What you should do: Wherever the word "omanikud" turns up in a line of the entries, copy that line.

(Collected data)

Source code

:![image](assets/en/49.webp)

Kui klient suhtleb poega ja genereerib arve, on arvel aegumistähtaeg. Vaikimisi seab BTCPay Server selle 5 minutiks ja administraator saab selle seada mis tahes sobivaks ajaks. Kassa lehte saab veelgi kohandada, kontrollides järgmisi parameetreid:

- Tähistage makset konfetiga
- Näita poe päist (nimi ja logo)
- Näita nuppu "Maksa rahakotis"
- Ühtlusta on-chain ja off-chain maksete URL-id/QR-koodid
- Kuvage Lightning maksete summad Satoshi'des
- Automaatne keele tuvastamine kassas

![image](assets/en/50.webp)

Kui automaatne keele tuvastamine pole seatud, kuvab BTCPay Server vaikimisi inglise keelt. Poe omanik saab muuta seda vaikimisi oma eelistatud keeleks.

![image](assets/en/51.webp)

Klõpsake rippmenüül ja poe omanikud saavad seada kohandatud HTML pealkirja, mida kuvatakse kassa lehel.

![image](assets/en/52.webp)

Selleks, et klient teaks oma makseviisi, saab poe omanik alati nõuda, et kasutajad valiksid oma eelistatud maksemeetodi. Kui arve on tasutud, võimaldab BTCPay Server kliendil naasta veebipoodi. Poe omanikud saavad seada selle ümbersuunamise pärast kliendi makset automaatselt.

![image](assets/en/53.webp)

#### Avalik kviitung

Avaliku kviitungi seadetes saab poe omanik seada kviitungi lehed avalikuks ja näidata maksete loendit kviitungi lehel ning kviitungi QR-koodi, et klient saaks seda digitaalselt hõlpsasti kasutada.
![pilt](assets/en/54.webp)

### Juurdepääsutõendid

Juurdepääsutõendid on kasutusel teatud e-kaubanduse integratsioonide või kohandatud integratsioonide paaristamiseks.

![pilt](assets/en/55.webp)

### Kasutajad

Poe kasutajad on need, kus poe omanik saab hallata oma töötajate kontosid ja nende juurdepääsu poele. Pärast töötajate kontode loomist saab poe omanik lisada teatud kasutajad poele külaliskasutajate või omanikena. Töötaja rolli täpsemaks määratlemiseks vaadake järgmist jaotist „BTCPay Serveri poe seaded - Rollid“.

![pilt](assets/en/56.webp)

Solved problem:
Klõpsake rippmenüül ja poe omanikud saavad seada kohandatud HTML pealkirja, mida kuvatakse kassa lehel.
Selleks, et klient teaks oma makseviisi, saab poe omanik alati nõuda, et kasutajad valiksid oma eelistatud maksemeetodi. Kui arve on tasutud, võimaldab BTCPay Server kliendil naasta veebipoodi. Poe omanikud saavad seada selle ümbersuunamise pärast kliendi makset automaatselt.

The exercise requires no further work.